Never say no and never give up – News Couple
LOGISTICS

Never say no and never give up


Tags: 3PL, Storage, Functions

Lisa Mernin is COO of ADS, Inc. , a supplier of military and tactical equipment.

Responsibilities: Oversee the operations of two warehouses, planning department, and external store.

expertise: Procurement Manager Production Planning and Warehouse Manager, with ADS; Positions in engineering, production scheduling, planning and materials management with Stewart Sandwiches, ITW Southland; Johnson Controls and MG MiniGears.

education: BA in Mathematics, Virginia Polytechnic and State University


My years with a Tier 1 auto supplier taught me that you can’t shut down car production lines or cost tens of thousands of dollars. You find a way to get the parts they need, when they need to go. You do not give up.

This lesson stayed with me. ADS offers over 1 million SKUs and has thousands of suppliers. The majority of our orders are shipped directly from our suppliers to our customers.

Finding strength with partners

My biggest concern is not knowing what we don’t know. Therefore, we will partner with a freight forwarder or third-party logistics provider (3PL) who has experience in the type of product or country we ship to and can help us overcome obstacles.

I am not looking for the cheapest partners; I am looking for the best value. Customer service is a big priority. Some potential partners talk about their competition, not themselves. You should be able to stand up to your own merits. We often want to see what a company could do differently.

During the pandemic, we won a contract to distribute 120 million gloves to four FEMA destinations that were exporting merchandise for California wildfires and other events. The company we dealt with in Australia shipped the products to Long Beach by ocean. Then we coordinated with the freight forwarder to take them to a warehouse in Southern California.

The ports of Los Angeles and Long Beach have experienced congestion, but the coordination provided by the freight forwarder between the ports, warehouse and FEMA sites has been phenomenal. They shipped nearly 2,500 panels of gloves to four different destinations over several months. Only three pallets were shipped wrongly. They have proven themselves.

It is also important that we constantly communicated with our partners and asked them, “What do you need from us?”

winding road

My career has been a winding road. After I got my bachelor’s degree in mathematics, I interviewed for a job in industrial engineering. I didn’t know what that was, so I looked for him, interviewed him, and then got the job.

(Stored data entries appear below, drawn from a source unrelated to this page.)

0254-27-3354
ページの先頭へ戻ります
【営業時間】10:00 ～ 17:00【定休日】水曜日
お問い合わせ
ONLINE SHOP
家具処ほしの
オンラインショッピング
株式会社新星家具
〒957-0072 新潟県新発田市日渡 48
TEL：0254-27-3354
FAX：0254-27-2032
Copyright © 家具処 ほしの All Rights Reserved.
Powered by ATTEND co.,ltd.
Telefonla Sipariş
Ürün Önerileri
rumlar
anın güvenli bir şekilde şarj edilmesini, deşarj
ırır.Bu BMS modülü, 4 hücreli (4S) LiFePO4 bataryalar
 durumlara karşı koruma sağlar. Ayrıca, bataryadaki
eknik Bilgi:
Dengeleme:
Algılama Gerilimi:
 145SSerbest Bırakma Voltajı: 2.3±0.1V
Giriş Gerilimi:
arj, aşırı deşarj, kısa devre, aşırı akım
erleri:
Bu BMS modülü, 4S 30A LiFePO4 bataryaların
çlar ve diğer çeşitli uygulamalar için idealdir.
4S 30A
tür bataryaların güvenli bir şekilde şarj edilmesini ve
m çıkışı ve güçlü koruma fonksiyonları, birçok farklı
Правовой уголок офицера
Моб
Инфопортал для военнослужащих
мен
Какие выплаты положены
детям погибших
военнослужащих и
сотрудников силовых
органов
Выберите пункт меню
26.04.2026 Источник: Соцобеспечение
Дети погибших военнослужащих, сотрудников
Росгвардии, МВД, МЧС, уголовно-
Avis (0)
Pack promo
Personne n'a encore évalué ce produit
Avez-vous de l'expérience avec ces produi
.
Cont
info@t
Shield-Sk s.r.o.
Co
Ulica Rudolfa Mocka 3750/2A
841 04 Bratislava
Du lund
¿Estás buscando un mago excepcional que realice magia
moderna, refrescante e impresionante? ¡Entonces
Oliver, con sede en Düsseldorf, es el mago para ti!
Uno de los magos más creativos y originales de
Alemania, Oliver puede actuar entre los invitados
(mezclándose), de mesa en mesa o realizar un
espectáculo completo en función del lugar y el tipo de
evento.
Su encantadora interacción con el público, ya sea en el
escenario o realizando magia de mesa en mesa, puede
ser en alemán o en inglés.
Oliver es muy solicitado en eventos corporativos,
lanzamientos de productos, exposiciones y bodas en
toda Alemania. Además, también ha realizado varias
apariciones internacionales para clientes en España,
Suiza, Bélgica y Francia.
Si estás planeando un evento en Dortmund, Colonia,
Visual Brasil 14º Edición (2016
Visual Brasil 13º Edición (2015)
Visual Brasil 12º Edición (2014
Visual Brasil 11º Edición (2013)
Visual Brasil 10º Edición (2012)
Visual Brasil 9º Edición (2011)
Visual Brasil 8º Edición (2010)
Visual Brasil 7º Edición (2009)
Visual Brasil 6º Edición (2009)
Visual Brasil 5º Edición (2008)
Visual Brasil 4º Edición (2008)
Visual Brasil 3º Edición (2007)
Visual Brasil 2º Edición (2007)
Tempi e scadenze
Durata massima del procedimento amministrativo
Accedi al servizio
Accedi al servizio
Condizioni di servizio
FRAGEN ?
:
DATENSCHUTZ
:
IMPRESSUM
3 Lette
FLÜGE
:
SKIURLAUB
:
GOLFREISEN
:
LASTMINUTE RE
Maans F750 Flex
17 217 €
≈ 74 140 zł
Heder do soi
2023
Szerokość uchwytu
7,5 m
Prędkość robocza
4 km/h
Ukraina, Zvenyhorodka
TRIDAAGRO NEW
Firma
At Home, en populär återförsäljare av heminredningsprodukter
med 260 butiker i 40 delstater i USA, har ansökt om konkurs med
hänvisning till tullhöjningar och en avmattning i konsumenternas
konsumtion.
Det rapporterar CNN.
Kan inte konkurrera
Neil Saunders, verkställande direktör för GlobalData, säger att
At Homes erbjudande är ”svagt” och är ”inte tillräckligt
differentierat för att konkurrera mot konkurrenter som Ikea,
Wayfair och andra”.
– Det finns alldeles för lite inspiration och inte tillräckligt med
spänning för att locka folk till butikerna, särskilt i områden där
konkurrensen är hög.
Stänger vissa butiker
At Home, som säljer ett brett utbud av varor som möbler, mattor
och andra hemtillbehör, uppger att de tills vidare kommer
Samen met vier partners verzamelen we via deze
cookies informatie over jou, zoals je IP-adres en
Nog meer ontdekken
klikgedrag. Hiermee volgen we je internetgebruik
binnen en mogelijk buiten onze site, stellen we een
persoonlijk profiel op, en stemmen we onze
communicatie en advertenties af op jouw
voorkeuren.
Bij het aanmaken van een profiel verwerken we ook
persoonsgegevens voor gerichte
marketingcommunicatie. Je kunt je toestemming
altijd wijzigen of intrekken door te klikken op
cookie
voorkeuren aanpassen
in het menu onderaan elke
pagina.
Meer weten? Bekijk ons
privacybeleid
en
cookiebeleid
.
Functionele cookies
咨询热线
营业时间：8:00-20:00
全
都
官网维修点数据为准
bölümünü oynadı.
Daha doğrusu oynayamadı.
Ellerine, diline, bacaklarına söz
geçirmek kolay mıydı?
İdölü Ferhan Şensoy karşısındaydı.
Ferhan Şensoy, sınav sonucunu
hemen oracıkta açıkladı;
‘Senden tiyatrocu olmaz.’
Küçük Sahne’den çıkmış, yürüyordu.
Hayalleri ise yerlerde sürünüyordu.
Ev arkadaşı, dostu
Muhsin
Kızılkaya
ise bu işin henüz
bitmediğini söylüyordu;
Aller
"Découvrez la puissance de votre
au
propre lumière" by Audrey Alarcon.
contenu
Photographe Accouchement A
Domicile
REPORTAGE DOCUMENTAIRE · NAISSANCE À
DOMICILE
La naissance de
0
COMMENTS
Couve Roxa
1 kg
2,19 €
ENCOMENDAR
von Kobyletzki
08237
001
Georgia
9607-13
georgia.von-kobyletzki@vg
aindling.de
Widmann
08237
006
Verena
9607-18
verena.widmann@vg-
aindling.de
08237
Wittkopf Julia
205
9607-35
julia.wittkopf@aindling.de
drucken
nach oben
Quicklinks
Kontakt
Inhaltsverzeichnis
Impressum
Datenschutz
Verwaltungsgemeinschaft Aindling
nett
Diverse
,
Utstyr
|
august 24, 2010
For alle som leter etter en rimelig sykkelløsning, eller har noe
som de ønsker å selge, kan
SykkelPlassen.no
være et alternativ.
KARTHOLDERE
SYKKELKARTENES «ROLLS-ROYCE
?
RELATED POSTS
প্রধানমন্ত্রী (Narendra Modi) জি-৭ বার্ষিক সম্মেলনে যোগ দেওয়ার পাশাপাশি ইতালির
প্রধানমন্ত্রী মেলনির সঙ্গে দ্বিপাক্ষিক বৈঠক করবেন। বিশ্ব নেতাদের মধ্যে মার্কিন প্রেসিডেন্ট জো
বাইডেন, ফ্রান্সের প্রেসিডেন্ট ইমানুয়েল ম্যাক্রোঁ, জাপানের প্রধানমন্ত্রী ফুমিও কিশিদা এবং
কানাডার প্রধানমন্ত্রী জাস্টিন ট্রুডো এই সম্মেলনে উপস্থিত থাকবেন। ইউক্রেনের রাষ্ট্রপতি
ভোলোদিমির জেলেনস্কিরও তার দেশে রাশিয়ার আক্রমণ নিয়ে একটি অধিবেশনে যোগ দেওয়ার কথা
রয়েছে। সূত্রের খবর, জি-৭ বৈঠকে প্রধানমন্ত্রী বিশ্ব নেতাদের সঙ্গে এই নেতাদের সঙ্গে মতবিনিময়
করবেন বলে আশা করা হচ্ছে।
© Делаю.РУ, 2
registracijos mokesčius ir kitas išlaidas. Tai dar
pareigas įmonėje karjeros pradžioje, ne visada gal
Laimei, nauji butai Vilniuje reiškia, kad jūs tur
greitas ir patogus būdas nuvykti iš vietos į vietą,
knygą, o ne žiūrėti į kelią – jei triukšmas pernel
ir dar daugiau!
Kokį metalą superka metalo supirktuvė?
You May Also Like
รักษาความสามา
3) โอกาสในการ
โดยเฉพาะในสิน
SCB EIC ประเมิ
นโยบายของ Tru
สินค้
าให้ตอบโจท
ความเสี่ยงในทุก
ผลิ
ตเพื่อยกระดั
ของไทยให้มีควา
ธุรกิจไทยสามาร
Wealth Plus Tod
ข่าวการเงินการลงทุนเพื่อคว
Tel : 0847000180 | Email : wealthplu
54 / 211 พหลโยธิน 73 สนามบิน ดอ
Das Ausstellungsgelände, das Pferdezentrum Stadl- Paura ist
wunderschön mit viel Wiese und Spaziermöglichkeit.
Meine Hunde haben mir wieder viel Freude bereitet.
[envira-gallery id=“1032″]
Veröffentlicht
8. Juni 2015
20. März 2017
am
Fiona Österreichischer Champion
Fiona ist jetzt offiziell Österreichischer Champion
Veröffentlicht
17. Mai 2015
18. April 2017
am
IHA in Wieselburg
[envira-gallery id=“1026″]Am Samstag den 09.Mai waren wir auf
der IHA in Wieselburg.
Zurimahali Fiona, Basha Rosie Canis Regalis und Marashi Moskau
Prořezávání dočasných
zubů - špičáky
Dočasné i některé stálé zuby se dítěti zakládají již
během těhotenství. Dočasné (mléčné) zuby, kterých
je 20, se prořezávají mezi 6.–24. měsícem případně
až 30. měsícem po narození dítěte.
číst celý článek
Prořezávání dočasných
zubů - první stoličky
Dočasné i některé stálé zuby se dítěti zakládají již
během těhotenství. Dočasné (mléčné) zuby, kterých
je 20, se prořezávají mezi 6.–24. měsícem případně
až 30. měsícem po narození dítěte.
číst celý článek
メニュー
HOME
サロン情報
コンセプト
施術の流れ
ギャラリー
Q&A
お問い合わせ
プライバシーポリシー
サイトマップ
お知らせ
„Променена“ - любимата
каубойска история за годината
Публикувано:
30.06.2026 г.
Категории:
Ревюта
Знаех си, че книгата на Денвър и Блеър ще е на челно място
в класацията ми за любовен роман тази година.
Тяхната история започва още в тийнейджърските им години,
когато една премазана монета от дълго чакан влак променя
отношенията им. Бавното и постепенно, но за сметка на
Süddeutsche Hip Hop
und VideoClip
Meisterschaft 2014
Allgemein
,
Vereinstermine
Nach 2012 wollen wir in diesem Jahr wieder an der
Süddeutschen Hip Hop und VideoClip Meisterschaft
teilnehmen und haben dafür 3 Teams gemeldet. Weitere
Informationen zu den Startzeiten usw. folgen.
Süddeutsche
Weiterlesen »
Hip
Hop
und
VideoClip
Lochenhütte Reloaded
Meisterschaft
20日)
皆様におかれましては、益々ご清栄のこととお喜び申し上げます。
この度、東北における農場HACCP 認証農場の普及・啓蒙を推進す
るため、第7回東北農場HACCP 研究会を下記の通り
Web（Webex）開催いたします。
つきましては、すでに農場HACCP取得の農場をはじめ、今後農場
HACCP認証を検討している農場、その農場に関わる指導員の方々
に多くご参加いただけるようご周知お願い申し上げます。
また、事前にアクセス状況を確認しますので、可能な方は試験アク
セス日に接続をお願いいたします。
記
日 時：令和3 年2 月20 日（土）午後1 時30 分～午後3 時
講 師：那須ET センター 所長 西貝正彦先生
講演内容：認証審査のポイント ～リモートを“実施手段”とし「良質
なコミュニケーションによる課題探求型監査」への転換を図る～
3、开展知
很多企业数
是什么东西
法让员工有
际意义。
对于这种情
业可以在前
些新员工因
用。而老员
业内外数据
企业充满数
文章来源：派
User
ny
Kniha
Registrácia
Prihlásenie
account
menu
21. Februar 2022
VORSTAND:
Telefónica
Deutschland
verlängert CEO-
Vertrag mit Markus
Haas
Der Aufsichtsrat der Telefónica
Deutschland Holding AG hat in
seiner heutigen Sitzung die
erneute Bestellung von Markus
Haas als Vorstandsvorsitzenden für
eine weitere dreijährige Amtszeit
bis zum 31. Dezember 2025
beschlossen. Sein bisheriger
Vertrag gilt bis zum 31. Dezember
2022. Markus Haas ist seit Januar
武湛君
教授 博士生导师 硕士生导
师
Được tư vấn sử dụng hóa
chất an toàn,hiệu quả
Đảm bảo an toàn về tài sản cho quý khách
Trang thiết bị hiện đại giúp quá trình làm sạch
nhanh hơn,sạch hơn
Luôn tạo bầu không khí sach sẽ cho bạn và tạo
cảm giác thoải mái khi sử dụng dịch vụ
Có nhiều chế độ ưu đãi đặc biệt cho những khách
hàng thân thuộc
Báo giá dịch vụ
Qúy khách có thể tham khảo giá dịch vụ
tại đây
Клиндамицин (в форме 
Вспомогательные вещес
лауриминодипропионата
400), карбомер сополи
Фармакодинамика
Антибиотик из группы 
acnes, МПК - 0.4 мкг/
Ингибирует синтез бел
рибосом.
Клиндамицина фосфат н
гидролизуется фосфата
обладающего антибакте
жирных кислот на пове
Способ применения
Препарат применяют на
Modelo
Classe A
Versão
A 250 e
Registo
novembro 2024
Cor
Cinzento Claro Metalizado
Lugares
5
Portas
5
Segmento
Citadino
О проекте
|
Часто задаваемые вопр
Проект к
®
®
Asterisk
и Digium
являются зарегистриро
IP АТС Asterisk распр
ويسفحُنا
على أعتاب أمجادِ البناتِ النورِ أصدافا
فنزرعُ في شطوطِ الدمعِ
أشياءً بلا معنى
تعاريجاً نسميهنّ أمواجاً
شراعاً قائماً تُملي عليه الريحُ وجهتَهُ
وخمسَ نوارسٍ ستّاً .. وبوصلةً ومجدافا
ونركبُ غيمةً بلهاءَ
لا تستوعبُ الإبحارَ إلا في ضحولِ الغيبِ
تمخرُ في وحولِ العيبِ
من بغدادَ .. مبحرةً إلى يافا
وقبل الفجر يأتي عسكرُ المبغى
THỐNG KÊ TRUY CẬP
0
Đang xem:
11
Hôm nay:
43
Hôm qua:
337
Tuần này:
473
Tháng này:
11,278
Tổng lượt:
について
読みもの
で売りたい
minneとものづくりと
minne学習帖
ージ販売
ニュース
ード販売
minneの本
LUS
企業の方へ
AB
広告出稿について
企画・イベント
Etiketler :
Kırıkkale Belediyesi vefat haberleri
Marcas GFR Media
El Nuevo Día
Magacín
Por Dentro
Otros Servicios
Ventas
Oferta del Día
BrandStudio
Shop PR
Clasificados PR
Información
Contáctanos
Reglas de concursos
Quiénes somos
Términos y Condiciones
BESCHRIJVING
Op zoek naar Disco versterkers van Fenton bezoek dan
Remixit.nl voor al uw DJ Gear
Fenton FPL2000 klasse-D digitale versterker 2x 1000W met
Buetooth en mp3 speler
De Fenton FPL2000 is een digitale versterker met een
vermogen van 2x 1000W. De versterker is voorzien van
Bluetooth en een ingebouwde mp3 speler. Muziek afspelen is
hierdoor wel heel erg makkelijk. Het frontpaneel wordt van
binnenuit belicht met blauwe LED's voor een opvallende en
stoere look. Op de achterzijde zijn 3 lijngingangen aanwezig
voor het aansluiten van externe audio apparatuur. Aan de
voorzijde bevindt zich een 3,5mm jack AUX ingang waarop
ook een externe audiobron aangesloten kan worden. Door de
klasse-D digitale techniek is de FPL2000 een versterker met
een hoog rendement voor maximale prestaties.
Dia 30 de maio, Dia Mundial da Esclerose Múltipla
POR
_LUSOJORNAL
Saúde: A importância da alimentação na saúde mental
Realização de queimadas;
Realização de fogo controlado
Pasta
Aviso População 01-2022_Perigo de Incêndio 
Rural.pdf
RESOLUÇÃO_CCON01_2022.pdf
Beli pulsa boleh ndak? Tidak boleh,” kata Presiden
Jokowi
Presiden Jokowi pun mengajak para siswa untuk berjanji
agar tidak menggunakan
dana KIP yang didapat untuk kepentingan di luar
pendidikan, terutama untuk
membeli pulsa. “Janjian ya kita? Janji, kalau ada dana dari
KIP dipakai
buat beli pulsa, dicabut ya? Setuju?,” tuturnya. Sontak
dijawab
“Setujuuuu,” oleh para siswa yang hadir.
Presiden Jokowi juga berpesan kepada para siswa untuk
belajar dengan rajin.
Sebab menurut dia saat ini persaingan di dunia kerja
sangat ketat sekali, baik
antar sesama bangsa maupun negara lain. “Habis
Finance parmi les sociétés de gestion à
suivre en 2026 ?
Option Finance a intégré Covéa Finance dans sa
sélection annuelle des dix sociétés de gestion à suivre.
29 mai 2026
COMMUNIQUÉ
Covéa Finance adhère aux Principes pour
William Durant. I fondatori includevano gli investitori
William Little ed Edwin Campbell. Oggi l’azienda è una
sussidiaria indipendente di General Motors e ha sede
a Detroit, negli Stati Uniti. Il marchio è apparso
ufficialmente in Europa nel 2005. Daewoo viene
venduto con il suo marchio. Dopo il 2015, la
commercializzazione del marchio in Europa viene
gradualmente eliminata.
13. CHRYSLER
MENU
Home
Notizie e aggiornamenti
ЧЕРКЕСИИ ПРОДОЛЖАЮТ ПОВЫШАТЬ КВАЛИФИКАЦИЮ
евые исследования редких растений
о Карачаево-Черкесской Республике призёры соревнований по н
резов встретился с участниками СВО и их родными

After that in several positions, I worked for an automobile supplier and moved into production scheduling and materials management. I was expediting shipments across the country.

Then the ADS arrived. We are trying to automate and simplify processes. We worked with 3PL to develop the supplier portal. Suppliers can, for example, upload shipping information, which we pass on to our customers. We also use bots to quickly process invoices.

Our focus is to accurately tell the customer when the package has been shipped. Although we like to provide estimates for delivery dates as well, they are not always appropriate for everything we sell.

We don’t say no. We keep pushing because what we do makes sense.

In the early days of the Iraq-Afghanistan conflict, a deployed soldier needed a pair of boots. We shipped it that day to Los Angeles International Airport, but the airline mistakenly sent it to San Francisco. Our forwarder learned that the soldier was flying through San Francisco and called his office in San Francisco. They took the shoes, stood at the airport and a card with the soldier’s name written on it, and then gave him his shoes.

Our goal is to serve those who serve, and we take that very seriously

Lisa Mernin answers the big questions

1. What book has had an impact on you?

Think Again: The Power of Knowing What You Don’t Know by Adam Grant. This book looks at how people are rooted in their beliefs. Grant shows how it is okay to be wrong, and to think outside of what you normally do.

2. If you had one superpower, what would you want?

To see in the future. I don’t care if it’s bad or good, I want to know. Then I can deal with it.

3. If you had a million dollars to start a new business or charitable project, what would you do?

My son has type 1 diabetes, so I’m a staunch advocate of the American Diabetes Association. I was going to find a cure and reduce the outrageous cost of insulin.